_Problem description:_
For each line of the listing below that contains the string "door", copy the line.

_Supplied records:_

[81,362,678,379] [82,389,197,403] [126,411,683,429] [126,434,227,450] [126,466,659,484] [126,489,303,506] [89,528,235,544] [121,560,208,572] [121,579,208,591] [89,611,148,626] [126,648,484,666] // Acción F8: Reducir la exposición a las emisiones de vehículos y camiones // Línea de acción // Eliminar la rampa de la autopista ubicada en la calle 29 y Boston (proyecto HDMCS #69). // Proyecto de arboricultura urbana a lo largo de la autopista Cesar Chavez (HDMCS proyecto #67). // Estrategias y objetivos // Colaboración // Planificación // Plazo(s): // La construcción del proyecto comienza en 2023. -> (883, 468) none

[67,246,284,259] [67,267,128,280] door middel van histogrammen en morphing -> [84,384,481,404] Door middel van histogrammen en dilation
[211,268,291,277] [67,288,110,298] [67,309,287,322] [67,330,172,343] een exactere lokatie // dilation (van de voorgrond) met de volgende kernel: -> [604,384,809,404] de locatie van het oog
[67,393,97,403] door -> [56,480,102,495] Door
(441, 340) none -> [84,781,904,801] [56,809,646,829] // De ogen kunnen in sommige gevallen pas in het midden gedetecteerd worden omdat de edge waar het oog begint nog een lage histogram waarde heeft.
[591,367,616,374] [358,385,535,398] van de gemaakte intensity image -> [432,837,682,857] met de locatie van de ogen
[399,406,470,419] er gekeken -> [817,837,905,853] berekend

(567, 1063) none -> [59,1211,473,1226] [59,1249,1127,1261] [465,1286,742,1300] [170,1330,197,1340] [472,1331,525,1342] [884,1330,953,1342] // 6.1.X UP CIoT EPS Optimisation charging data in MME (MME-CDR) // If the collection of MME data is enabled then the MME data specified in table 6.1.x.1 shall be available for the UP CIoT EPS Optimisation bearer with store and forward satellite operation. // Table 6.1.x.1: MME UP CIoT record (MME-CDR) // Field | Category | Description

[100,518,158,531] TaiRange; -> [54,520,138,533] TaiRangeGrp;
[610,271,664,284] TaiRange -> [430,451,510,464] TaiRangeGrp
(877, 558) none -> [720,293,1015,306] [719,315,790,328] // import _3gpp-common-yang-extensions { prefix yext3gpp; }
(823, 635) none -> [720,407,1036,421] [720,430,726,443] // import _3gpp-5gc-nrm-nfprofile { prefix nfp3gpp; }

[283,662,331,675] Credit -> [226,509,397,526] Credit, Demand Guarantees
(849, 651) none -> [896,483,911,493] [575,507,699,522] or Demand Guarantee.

_Exercise answer:_
[67,246,284,259] [67,267,128,280] door middel van histogrammen en morphing -> [84,384,481,404] Door middel van histogrammen en dilation
[67,393,97,403] door -> [56,480,102,495] Door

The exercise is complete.